──────── Provided data ────────

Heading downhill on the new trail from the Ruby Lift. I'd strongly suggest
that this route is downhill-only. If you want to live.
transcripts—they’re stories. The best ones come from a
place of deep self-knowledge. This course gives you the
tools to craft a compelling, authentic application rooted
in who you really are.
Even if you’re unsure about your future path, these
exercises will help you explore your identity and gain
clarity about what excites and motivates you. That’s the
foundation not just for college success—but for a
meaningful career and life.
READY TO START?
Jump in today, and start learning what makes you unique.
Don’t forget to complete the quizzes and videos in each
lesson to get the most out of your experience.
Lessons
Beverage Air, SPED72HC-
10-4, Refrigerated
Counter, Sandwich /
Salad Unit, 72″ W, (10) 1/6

────────
──────── Provided data ────────

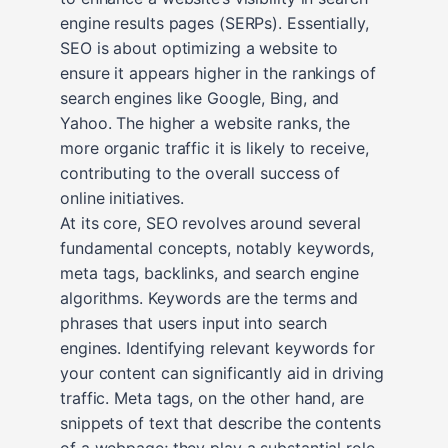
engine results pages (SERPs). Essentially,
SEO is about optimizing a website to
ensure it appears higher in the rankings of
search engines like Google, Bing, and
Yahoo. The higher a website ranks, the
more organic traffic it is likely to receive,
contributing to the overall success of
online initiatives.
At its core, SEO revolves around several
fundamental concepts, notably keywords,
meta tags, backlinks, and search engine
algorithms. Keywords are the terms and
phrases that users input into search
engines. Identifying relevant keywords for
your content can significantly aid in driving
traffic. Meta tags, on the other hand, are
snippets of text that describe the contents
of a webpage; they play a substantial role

────────

*Task objective*: Reproduce only the lines above, starting at the line with "clarity about what" and ending at the line with "Salad Unit, 72″ W, (10) 1/6", exactly as written.

*Response area*:
clarity about what excites and motivates you. That’s the
foundation not just for college success—but for a
meaningful career and life.
READY TO START?
Jump in today, and start learning what makes you unique.
Don’t forget to complete the quizzes and videos in each
lesson to get the most out of your experience.
Lessons
Beverage Air, SPED72HC-
10-4, Refrigerated
Counter, Sandwich /
Salad Unit, 72″ W, (10) 1/6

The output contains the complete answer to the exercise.